**WHAT YOU ARE ASKED TO DO**. When you reach the line containing "M64 1630 104 1621 156 1593" in the records below, start copying exactly, and stop once you have copied the line containing "M216 1056 228".

(Collected data entries)
----

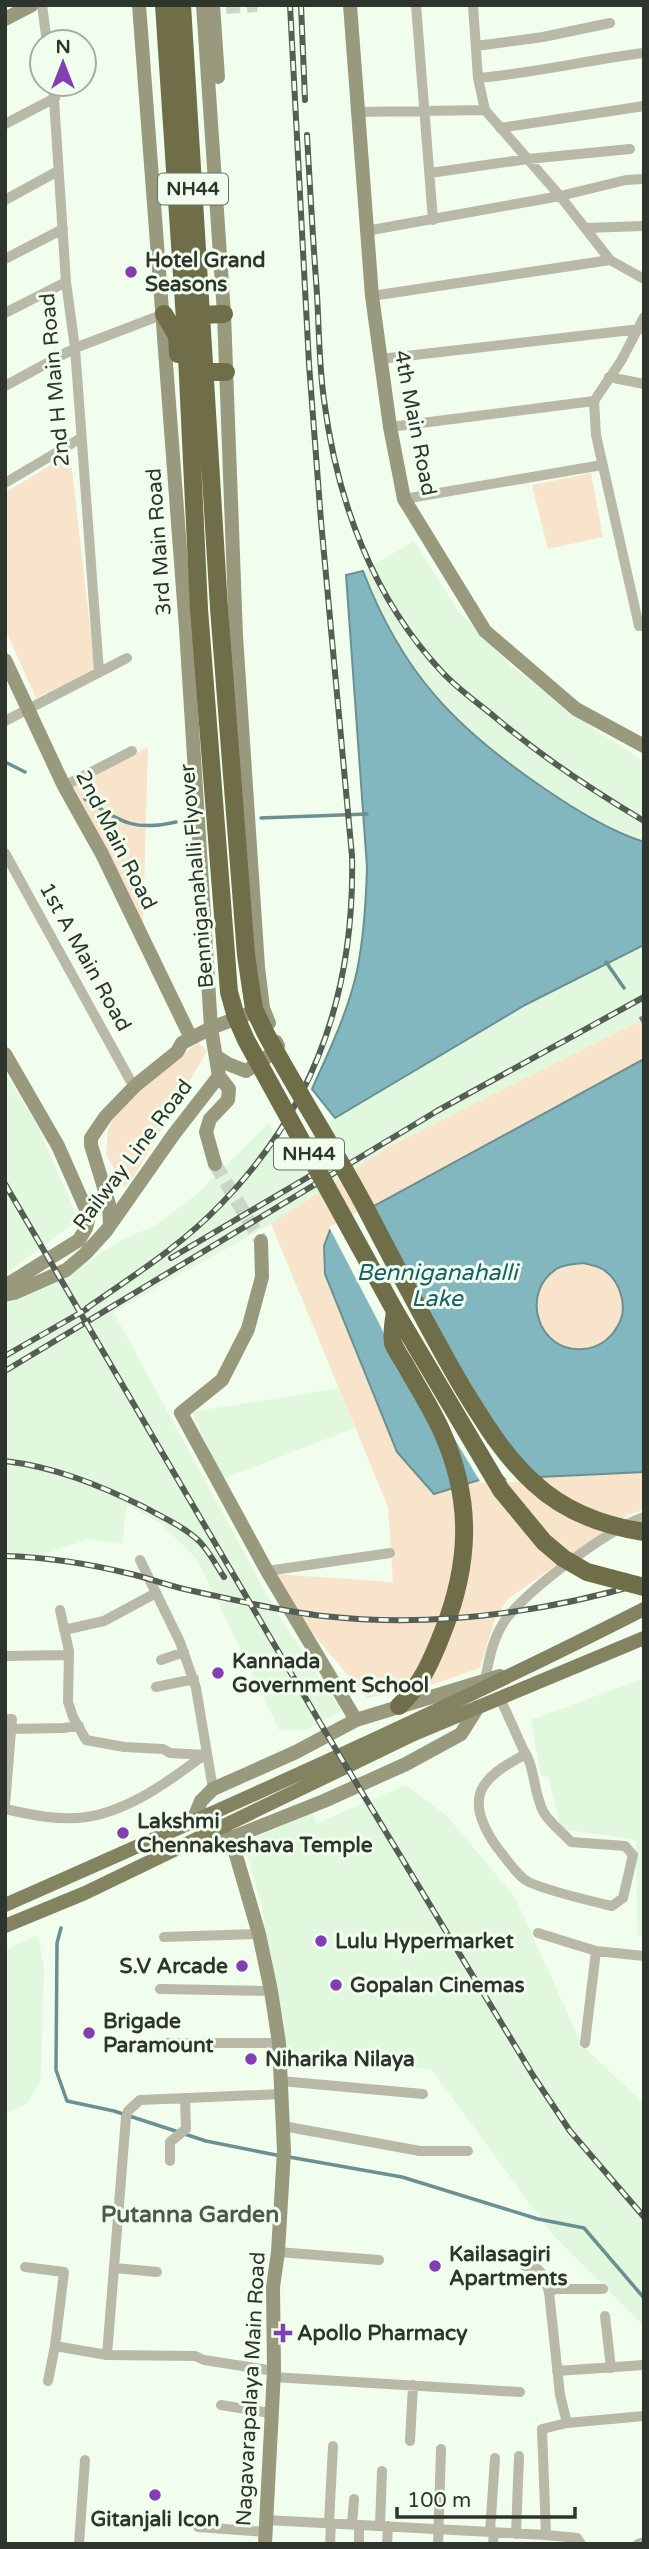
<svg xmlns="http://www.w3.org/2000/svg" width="649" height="2549" viewBox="0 0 649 2549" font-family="'Varela Round',sans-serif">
<rect width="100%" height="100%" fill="#f1feee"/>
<path fill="#e2f8de" d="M414 541 457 609 511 666 594 729 644 761V842L583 815 511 766 471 733 439 701 417 674 397 645 376 605 363 571Z
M644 945V1019L388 1147 271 1224 166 1282 114 1313 277 1613 341 1711 306 1730H279L197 1559 160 1523 127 1505 122 1544 89 1539 25 1560H5V1305L72 1272 124 1238 153 1227 197 1194 269 1123 284 1155 335 1118 525 1005Z
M5 1073 36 1123 79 1220 5 1274Z
M339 1388 355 1428 222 1479 192 1412Z
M644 1678V1937L637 1936 636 1840 561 1829 548 1777 541 1776 531 1720Z
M406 1785 446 1815 515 1897 582 2045 644 2104V2326L552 2234 431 2069 286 2063 262 1907 243 1842 312 1813 317 1823Z
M38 1935 44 1967 41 2080 27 2104 5 2114V1950Z"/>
<path fill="#f8e4cb" d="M70 453 95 670 36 698 5 629V493Z
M591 473 603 537 548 549 532 485Z
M148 747 143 923 71 788Z
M644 1019V1059L331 1230 434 1494 479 1480 644 1472V1510L628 1515 508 1599 495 1619 480 1668 431 1685 367 1698 304 1623 274 1574 393 1582 388 1507 271 1224 388 1147Z
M198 1042 207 1051 133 1178 124 1187 106 1154 108 1131 117 1109Z
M536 1306a43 43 0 1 1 86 0a43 43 0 1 1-86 0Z"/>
<path fill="#83b7bf" stroke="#6a9093" stroke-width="2" fill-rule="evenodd" d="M363 571C402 673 455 728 545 789 576 810 608 830 644 842V945L525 1005 335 1118 312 1089C329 1051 348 1012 357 971 364 937 366 902 367 867L346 575Z
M644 1059V1472L479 1480 434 1494 397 1452 325 1274 324 1246 330 1230ZM584 1263C590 1265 598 1266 604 1270 621 1282 629 1309 617 1327 610 1340 597 1348 583 1349 537 1353 519 1291 558 1268 566 1264 575 1264 584 1263Z"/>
<path fill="#f1feee" d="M368 1206 500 1435 536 1481 509 1482 496 1468 504 1482 481 1483 445 1423 450 1474 430 1424 397 1364 380 1325 329 1227Z"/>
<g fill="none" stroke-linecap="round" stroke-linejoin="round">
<path stroke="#6a9093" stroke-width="3.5" d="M5 762 25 772
M85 799C120 821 133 832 176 822
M261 818 367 814
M606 962 624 988
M641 1018 644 1023
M61 1928 57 1943 56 2070 67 2101 114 2111 206 2141 281 2156
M289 2157 402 2177 538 2219 584 2228 644 2298"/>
<path stroke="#cad6c7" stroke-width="14" stroke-dasharray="14 7" stroke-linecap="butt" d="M226 7 257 5
M215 1164 261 1241"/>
<path stroke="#b9b9a7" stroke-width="10" d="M42 5 47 42
M416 5 433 220
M473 5 478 78 485 110 560 196 610 260 644 279
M476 46 543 37 610 23
M478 78C534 73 588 60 644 53
M53 84 66 282 75 348 99 672
M356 112 485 110
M5 124 55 98
M500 128 644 106
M430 173 528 159 630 149
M5 200 58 171
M585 228 644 226
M366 231 560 196 626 180 644 179
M5 259 63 229
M372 296 610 260
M5 313 66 282
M644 317 621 361 594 401 596 435 639 626H644
M380 359 640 329
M609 377 644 384
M5 386 75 348 164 314
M390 427 594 401
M5 483 81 438
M404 499 602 465
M5 721 127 658
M64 786 132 751
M5 853 130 1080
M140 1560 180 1642 196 1688 213 1789
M267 1571 390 1553
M60 1610 69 1651 68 1702 73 1717 86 1740 124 1747 163 1749 170 1753 205 1755
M64 1630 104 1621 156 1593
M5 1656 69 1655
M161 1660 184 1652
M485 1680C489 1659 493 1637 506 1619 530 1588 607 1530 644 1517
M156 1687 194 1679
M500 1698 523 1749C536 1768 533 1794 544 1813 551 1824 563 1833 571 1842L625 1846 633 1855 623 1898 612 1906C595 1902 535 1888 524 1879 514 1871 504 1856 496 1846 463 1798 479 1778 526 1754
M5 1719H12L5 1805
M11 1729 63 1728 79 1726
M5 1809C32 1815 60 1821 87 1817 131 1810 172 1779 207 1753
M538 1933 596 1951 644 1956
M164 1937 259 1934
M160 1989 271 1991
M151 2043H279
M585 2043 596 1951
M281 2081 423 2094
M283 2126 420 2151H468
M170 2161V2142L186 2129 185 2098
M278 2252 379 2260
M525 2266 536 2267 544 2276 549 2292
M25 2267 64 2272 55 2346 48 2381
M115 2268 157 2272
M605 2316 611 2368
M55 2346 107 2355 195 2356 204 2360 274 2371
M107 2355 126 2117 128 2111 140 2100 281 2094
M557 2371 644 2365
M273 2377 520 2392
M221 2405 270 2413
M567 2423 560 2395 549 2292 556 2289H603
M410 2441 413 2385
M266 2520 546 2535 577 2538 581 2544
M329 2523 333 2446
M352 2524 354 2499
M380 2526 382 2471
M198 2527 266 2532
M490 2532 495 2458
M516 2534 519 2456
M546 2535 542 2429 567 2423 644 2416
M79 2544 85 2460
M330 2544 331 2523
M359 2544V2525
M387 2544 388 2526
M438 2544 441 2449
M493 2544 494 2532
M638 2544 644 2542"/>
<path stroke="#99997e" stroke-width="14" d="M139 5 186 629 211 1028 219 1076 229 1089 228 1100 210 1119 206 1132 215 1164
M203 5 224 314 236 636 258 967 263 1008 269 1023
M213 5 218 77
M350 5 372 296 390 427 404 499 485 631 576 709 644 746
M5 19 32 5
M5 660 64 786 102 854 191 1038
M5 1054 58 1146 89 1216 86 1228 79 1240 5 1286
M216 1056 228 1064 246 1071 270 1055 278 1046 276 1042
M110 1224 109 1204 91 1145V1138L106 1116 136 1085 177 1052 182 1043 211 1028 263 1008
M261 1241 262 1277 248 1329 222 1380 181 1413 267 1571 356 1720
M5 1295 14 1293 66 1270 85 1254 106 1231 174 1134 219 1076
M192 1823 201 1801 213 1789 296 1752 356 1720 500 1676
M220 1827 231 1838 259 1934 271 1991 279 2043 284 2151 278 2252 273 2287 274 2371 265 2544
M231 1838 324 1801 406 1764 461 1734 478 1707"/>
<path stroke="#838261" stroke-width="14" d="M5 1905C220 1810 434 1716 644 1609
M5 1926 85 1893 414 1734 644 1638"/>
<path stroke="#706e48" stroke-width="18" d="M164 5 186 335 199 609
M182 5 219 608
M164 314 177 336 178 354
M201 315 224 314
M205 372H226
M395 1311C394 1320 391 1334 393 1343 396 1351 402 1359 406 1366 418 1388 432 1409 442 1432 473 1501 470 1565 442 1634 431 1662 421 1685 399 1706"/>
<g stroke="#555d54" stroke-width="6">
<path id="rail" d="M301 5 305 100
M307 135C310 188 313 241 317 294 319 329 319 365 324 400 337 501 373 599 443 673 459 690 478 703 496 718 542 757 592 790 644 821
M5 1184 326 1733 534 2077 570 2131 644 2217
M171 1258 337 1160
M87 1308C133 1276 182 1245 221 1204 316 1107 355 990 352 856L321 521 309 364 290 5
M5 1356 87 1309
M5 1371 437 1111 644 997
M5 1461C55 1467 99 1485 144 1507 162 1517 183 1526 199 1541 209 1551 216 1565 224 1577
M5 1556C48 1557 90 1564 131 1574 152 1579 172 1587 193 1591 235 1600 280 1611 323 1616 430 1628 541 1613 644 1583"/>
</g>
<use href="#rail" stroke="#f1feee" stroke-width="3.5" stroke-dasharray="10" stroke-linecap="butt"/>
<path stroke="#706e48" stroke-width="18" d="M219 608 246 955 254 1009 265 1032C296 1090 332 1145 363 1203 396 1266 428 1329 464 1390 485 1424 504 1456 534 1483 564 1511 604 1526 644 1532
M199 609 229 992 236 1017 246 1040 395 1311 501 1490 544 1542 563 1558 587 1572 644 1587"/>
</g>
<g fill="#823eb2" stroke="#f1feee" stroke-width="2.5">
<circle cx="131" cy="272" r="7"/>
<circle cx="218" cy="1673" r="7"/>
<circle cx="123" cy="1833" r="7"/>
<circle cx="321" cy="1941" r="7"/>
<circle cx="242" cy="1966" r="7"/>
<circle cx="336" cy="1985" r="7"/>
<circle cx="89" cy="2033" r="7"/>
<circle cx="251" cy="2059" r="7"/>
<circle cx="435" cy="2266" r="7"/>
<path d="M279.5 2322.5h7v7h7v7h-7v7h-7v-7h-7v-7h7z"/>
<circle cx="155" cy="2495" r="7"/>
</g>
<g text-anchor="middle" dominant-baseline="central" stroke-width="6" stroke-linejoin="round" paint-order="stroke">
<g fill="#f1feee" stroke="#687167" stroke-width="2">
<rect x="158" y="173.5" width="70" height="31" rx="5"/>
<rect x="274" y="1138.5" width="70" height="31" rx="5"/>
</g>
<g font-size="19" font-weight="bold" fill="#2e352d">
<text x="193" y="189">NH44</text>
<text x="309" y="1154">NH44</text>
</g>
<g font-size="21" font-weight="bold" fill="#2e352d" stroke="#f1feee" text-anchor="start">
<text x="145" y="260">Hotel Grand<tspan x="145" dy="24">Seasons</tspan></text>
<text x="232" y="1661">Kannada<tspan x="232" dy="24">Government School</tspan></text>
<text x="137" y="1821">Lakshmi<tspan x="137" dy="24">Chennakeshava Temple</tspan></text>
<text x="335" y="1941">Lulu Hypermarket</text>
<text x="228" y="1966" text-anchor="end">S.V Arcade</text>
<text x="350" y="1985">Gopalan Cinemas</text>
<text x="103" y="2021">Brigade<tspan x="103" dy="24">Paramount</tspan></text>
<text x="265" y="2059">Niharika Nilaya</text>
<text x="449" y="2254">Kailasagiri<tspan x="449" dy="24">Apartments</tspan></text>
<text x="297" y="2333">Apollo Pharmacy</text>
<text x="155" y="2519" text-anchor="middle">Gitanjali Icon</text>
</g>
<g font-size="21" fill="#2e352d" stroke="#f1feee">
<text transform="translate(55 380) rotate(-95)">2nd H Main Road</text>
<text transform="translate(415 423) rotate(79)">4th Main Road</text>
<text transform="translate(159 542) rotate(-94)">3rd Main Road</text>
<text transform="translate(116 840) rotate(63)">2nd Main Road</text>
<text transform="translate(197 876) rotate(-95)">Benniganahalli Flyover</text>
<text transform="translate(85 957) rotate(61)">1st A Main Road</text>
<text transform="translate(133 1155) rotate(-53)">Railway Line Road</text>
<text transform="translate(251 2389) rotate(-87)">Nagavarapalaya Main Road</text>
</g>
<g font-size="23" font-style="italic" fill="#185f67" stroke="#f1feee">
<text x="437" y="1273">Benniganahalli<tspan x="437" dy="26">Lake</tspan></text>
</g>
<g font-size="23" font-weight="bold" fill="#4c5949" stroke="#f1feee">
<text x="190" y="2215">Putanna Garden</text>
</g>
</g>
<rect width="649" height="2549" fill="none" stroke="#2e352d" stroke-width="14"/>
<g transform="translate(63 63)"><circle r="33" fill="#f1feee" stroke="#a3aea1" stroke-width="2"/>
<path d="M0-5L12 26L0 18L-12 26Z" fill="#823eb2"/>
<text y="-10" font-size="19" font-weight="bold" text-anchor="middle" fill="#2e352d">N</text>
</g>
<path d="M397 2507v10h178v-10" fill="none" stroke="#2e352d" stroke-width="3.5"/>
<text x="407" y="2507" font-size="21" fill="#2e352d" stroke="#f1feee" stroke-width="5" paint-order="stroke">100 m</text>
</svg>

----

**WRITTEN RESPONSE**.
M64 1630 104 1621 156 1593
M5 1656 69 1655
M161 1660 184 1652
M485 1680C489 1659 493 1637 506 1619 530 1588 607 1530 644 1517
M156 1687 194 1679
M500 1698 523 1749C536 1768 533 1794 544 1813 551 1824 563 1833 571 1842L625 1846 633 1855 623 1898 612 1906C595 1902 535 1888 524 1879 514 1871 504 1856 496 1846 463 1798 479 1778 526 1754
M5 1719H12L5 1805
M11 1729 63 1728 79 1726
M5 1809C32 1815 60 1821 87 1817 131 1810 172 1779 207 1753
M538 1933 596 1951 644 1956
M164 1937 259 1934
M160 1989 271 1991
M151 2043H279
M585 2043 596 1951
M281 2081 423 2094
M283 2126 420 2151H468
M170 2161V2142L186 2129 185 2098
M278 2252 379 2260
M525 2266 536 2267 544 2276 549 2292
M25 2267 64 2272 55 2346 48 2381
M115 2268 157 2272
M605 2316 611 2368
M55 2346 107 2355 195 2356 204 2360 274 2371
M107 2355 126 2117 128 2111 140 2100 281 2094
M557 2371 644 2365
M273 2377 520 2392
M221 2405 270 2413
M567 2423 560 2395 549 2292 556 2289H603
M410 2441 413 2385
M266 2520 546 2535 577 2538 581 2544
M329 2523 333 2446
M352 2524 354 2499
M380 2526 382 2471
M198 2527 266 2532
M490 2532 495 2458
M516 2534 519 2456
M546 2535 542 2429 567 2423 644 2416
M79 2544 85 2460
M330 2544 331 2523
M359 2544V2525
M387 2544 388 2526
M438 2544 441 2449
M493 2544 494 2532
M638 2544 644 2542"/>
<path stroke="#99997e" stroke-width="14" d="M139 5 186 629 211 1028 219 1076 229 1089 228 1100 210 1119 206 1132 215 1164
M203 5 224 314 236 636 258 967 263 1008 269 1023
M213 5 218 77
M350 5 372 296 390 427 404 499 485 631 576 709 644 746
M5 19 32 5
M5 660 64 786 102 854 191 1038
M5 1054 58 1146 89 1216 86 1228 79 1240 5 1286
M216 1056 228 1064 246 1071 270 1055 278 1046 276 1042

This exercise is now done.